BRIEF →
Report each line in the items below that contains the string "input", copying every such line in full.

[START]

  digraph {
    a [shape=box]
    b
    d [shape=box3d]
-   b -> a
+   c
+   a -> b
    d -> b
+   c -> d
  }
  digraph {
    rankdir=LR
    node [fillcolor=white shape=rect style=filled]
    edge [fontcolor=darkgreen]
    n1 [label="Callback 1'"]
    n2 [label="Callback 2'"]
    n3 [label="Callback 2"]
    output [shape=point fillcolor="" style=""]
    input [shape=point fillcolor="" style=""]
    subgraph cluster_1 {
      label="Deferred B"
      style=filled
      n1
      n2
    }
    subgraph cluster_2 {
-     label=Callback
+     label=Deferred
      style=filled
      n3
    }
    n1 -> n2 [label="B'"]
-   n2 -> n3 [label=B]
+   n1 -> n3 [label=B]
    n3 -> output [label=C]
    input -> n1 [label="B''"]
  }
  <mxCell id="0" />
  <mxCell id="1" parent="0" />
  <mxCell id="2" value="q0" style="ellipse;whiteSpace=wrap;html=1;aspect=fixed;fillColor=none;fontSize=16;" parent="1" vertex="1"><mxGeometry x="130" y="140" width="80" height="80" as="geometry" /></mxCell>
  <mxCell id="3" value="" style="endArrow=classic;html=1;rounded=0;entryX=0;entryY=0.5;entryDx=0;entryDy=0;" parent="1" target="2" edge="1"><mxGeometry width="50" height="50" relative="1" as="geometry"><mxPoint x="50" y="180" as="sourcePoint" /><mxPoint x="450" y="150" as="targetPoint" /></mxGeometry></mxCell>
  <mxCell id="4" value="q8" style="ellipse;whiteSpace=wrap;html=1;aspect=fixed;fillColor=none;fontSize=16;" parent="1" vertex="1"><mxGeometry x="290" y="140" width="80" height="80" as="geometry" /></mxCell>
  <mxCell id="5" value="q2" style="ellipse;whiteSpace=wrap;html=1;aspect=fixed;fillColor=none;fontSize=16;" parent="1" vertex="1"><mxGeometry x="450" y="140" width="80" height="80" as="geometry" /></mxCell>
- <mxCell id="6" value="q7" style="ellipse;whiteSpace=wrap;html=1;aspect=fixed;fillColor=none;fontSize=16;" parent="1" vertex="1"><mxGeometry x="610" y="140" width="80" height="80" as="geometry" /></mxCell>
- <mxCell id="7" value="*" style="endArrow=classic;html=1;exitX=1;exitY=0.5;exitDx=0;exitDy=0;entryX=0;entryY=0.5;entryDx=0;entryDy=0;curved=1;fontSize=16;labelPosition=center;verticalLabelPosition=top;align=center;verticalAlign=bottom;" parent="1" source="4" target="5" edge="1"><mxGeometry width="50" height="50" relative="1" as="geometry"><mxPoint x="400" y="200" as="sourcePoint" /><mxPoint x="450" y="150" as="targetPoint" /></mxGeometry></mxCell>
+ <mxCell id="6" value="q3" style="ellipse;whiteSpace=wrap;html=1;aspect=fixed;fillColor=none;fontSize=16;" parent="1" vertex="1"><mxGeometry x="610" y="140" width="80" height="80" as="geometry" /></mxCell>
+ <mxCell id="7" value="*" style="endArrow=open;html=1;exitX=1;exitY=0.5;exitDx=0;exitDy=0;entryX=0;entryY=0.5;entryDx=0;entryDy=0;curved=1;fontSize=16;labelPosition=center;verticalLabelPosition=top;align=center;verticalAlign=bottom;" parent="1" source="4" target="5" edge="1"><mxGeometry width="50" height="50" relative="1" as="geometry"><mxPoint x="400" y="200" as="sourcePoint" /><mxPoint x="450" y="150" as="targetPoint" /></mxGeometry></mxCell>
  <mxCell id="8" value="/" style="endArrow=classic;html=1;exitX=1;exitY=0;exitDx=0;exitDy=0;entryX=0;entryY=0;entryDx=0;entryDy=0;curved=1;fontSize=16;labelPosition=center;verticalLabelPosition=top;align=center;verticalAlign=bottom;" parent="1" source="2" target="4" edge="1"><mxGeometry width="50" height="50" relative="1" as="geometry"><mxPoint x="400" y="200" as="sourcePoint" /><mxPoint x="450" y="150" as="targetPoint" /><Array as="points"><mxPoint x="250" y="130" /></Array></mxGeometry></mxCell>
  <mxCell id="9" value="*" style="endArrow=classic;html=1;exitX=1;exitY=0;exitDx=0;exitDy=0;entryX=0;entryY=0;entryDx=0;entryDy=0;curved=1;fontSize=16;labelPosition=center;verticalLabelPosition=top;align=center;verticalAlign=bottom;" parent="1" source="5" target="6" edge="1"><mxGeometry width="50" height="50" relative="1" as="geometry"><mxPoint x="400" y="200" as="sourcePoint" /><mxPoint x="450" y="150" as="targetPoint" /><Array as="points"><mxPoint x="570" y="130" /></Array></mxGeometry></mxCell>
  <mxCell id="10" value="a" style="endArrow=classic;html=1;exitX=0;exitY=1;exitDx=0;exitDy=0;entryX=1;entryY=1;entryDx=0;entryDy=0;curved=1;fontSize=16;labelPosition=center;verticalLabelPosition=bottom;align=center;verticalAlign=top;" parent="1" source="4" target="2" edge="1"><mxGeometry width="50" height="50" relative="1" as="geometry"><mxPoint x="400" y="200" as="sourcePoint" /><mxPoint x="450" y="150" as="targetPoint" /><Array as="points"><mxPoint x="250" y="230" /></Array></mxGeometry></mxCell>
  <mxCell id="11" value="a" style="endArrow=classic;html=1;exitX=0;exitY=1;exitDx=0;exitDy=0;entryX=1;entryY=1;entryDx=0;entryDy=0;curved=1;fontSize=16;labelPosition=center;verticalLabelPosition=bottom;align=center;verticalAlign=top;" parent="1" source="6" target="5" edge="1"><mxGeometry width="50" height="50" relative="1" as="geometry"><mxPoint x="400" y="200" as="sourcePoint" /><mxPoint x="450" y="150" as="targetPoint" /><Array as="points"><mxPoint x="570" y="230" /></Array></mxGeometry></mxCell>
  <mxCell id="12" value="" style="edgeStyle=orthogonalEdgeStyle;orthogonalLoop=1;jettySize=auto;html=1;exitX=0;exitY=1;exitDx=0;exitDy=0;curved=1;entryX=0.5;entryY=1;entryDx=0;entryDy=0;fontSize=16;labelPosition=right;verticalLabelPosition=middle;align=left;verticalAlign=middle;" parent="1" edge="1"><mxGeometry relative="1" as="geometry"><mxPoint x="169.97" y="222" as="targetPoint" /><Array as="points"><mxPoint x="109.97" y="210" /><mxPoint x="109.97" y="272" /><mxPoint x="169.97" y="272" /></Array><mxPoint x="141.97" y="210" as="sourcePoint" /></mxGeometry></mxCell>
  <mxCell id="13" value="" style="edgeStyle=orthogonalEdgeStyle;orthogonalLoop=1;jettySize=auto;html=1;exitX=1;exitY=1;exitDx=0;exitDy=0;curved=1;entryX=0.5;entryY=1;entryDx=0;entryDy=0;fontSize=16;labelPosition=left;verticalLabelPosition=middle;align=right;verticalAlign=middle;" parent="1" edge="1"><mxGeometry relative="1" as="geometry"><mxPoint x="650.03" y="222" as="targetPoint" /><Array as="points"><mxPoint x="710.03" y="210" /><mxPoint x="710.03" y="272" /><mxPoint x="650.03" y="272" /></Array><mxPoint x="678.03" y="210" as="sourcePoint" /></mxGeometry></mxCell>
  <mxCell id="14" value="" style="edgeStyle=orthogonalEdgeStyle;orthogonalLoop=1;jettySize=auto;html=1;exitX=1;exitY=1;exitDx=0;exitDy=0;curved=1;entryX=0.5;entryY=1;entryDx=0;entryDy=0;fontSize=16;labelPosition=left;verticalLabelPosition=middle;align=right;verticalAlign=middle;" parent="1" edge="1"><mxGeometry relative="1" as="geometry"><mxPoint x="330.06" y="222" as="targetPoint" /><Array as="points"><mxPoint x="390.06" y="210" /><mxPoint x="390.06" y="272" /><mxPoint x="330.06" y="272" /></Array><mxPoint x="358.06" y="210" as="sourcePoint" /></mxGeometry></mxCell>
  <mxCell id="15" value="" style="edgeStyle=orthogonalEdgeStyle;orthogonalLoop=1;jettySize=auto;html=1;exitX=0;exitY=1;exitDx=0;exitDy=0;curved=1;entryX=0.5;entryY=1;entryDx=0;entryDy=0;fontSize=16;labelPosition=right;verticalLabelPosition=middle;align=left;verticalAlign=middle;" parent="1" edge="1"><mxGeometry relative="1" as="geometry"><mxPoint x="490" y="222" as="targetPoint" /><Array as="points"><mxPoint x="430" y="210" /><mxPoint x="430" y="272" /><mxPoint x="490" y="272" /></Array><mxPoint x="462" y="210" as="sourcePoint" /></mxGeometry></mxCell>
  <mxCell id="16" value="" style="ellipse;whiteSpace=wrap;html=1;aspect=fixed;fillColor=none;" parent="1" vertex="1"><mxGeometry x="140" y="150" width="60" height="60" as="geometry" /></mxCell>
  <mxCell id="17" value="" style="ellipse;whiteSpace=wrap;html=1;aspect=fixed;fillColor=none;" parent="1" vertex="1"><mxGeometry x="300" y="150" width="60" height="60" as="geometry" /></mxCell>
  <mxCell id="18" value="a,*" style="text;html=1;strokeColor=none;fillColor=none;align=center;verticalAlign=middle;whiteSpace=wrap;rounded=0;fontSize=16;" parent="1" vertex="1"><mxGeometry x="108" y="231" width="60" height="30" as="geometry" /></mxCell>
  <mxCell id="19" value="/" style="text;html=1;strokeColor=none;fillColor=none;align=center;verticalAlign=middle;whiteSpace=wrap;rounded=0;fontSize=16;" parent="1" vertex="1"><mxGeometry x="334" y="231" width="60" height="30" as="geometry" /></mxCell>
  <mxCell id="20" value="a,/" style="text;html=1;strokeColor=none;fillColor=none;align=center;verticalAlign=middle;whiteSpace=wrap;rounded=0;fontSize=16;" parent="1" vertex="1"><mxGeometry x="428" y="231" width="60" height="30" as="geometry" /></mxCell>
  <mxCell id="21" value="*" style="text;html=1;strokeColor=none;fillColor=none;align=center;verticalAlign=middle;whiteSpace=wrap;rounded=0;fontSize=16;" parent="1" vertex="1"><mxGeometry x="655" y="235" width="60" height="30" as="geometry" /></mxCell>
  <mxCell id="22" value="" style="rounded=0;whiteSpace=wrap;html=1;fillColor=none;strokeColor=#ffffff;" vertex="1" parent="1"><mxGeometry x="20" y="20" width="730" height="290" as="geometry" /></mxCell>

[END]
[START]

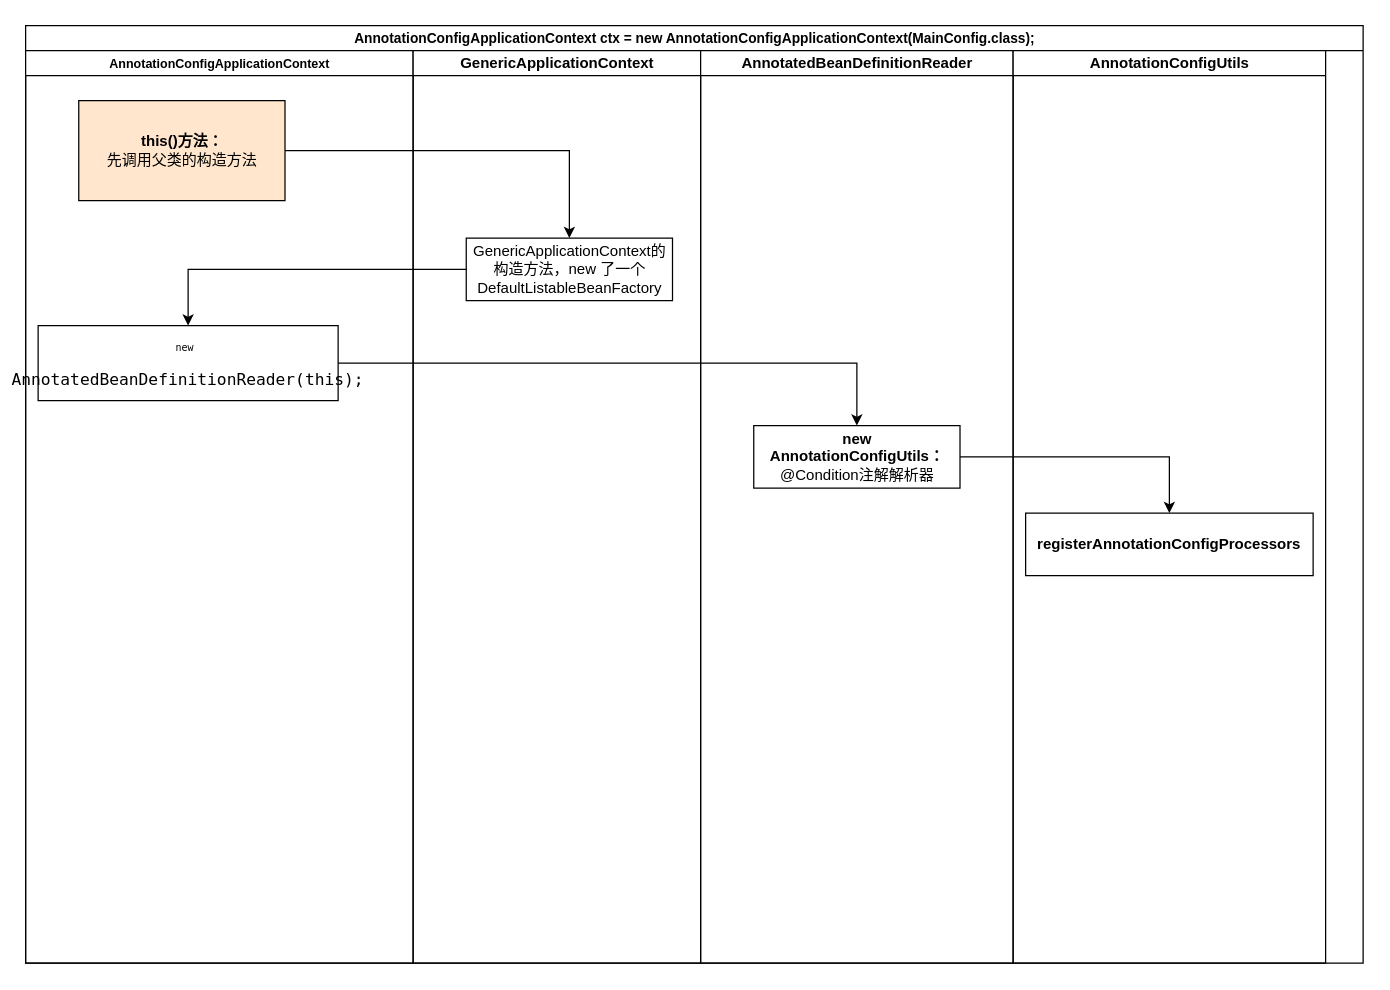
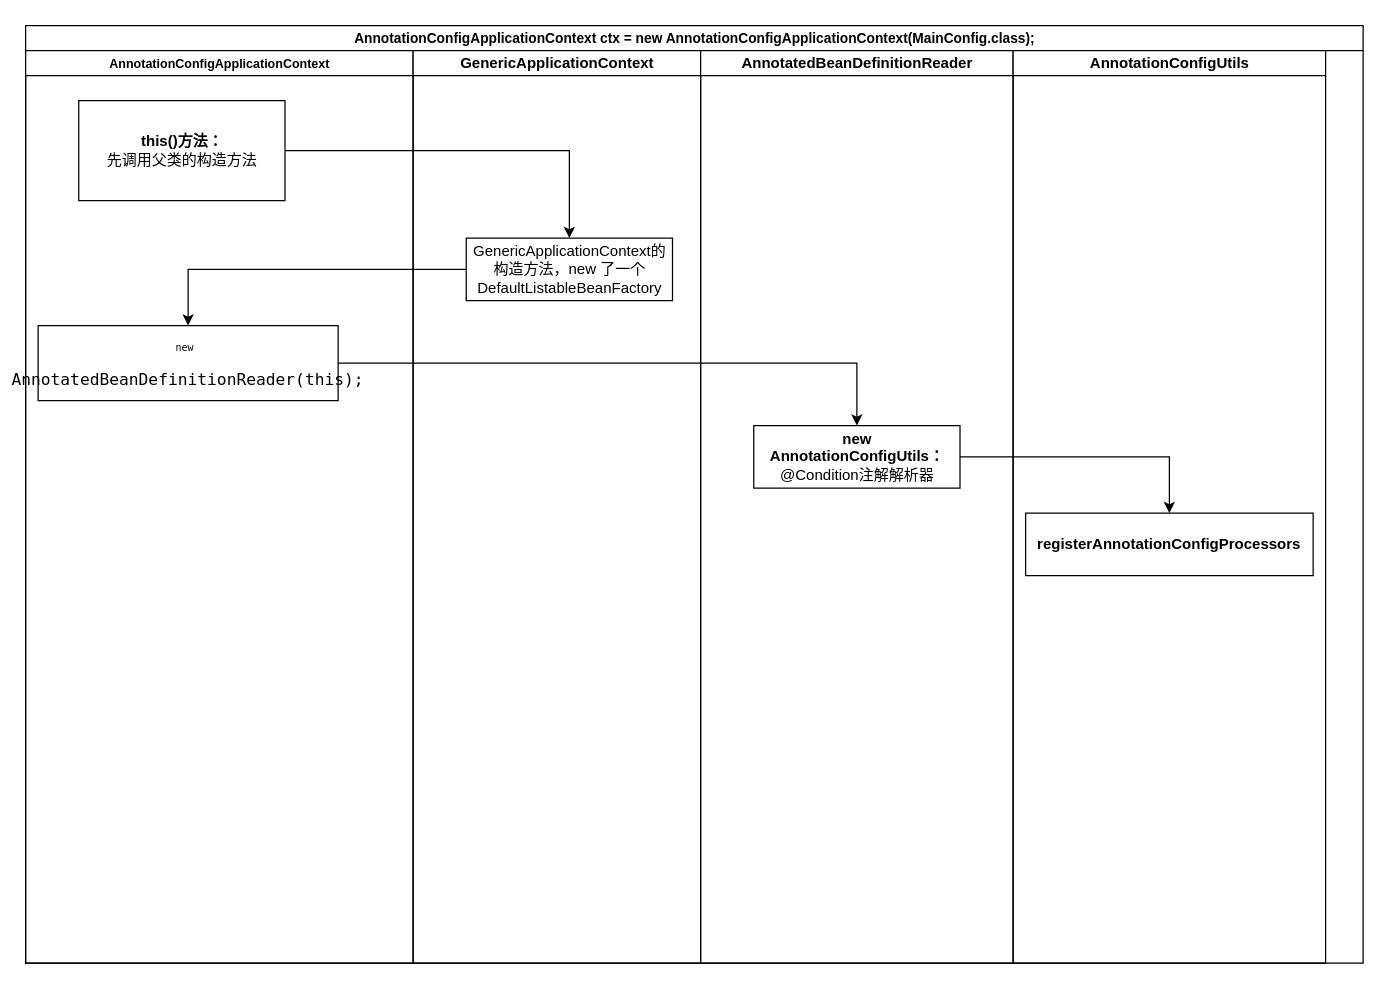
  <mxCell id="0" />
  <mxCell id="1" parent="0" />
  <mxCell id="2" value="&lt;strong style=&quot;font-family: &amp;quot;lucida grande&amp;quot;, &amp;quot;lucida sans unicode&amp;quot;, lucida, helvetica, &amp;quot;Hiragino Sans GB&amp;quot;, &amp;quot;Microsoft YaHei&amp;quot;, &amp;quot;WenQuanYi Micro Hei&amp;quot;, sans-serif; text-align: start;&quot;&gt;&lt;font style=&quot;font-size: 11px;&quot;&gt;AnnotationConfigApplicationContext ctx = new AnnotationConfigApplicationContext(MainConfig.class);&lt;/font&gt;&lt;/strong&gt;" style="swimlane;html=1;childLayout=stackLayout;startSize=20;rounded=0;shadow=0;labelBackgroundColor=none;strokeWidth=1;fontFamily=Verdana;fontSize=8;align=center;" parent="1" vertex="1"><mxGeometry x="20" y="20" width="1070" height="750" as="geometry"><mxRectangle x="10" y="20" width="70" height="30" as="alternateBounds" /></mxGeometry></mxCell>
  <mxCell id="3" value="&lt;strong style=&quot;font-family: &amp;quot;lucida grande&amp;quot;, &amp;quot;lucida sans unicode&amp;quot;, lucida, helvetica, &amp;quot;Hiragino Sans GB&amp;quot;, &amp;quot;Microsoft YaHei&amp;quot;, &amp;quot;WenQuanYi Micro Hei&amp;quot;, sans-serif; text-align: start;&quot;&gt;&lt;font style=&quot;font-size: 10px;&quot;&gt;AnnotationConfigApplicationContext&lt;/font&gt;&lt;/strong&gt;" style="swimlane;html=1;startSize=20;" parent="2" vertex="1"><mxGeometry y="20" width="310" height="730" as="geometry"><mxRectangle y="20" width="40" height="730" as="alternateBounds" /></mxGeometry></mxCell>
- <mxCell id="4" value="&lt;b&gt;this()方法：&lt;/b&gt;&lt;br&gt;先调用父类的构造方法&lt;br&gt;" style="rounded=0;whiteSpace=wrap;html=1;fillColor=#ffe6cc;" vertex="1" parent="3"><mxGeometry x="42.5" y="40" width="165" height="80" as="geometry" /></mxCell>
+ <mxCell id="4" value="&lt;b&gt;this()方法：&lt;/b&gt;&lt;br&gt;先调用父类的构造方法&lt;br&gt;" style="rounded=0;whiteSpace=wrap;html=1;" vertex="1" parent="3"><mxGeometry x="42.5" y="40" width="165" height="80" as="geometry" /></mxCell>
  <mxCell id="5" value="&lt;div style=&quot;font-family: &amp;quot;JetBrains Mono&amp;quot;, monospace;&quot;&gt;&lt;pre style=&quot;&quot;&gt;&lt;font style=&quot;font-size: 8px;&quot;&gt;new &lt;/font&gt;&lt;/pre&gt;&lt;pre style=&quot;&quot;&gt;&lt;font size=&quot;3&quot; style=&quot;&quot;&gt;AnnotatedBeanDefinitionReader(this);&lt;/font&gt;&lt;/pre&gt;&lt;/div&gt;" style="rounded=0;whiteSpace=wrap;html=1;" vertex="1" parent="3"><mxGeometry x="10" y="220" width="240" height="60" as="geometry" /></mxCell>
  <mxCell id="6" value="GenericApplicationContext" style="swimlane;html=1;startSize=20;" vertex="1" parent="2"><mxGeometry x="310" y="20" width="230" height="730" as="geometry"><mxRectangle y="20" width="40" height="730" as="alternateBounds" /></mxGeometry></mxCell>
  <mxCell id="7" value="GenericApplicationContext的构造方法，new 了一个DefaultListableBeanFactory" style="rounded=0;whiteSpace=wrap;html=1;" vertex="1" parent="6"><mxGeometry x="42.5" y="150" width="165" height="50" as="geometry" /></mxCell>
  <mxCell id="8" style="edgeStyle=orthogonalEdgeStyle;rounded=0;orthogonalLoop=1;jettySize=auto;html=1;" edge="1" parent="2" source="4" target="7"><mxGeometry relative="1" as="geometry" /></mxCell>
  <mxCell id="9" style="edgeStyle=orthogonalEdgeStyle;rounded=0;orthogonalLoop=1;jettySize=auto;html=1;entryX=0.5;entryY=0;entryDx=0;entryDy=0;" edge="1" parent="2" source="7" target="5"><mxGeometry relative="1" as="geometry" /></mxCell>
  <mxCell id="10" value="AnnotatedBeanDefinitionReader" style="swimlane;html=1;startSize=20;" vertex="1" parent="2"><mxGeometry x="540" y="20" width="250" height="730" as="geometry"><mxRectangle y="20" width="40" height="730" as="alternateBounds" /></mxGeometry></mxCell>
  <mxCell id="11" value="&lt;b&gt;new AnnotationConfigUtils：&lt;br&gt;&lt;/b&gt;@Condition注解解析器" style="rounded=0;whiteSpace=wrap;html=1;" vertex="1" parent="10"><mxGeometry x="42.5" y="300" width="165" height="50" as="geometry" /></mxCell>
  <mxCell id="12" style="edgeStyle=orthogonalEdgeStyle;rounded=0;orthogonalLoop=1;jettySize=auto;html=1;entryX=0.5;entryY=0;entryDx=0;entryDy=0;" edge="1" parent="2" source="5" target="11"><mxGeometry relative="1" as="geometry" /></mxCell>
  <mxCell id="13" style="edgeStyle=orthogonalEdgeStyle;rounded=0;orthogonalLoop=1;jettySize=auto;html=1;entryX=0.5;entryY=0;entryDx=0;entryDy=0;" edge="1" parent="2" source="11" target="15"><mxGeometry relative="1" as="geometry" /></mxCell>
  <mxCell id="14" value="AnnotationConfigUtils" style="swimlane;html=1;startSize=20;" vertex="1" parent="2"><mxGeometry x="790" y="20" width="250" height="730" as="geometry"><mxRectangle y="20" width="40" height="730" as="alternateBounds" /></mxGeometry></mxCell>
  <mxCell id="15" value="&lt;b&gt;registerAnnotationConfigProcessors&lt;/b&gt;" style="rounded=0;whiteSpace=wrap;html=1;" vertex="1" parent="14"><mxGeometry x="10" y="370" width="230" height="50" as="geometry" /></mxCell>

[END]

WORKED SOLUTION →
    input [shape=point fillcolor="" style=""]
    input -> n1 [label="B''"]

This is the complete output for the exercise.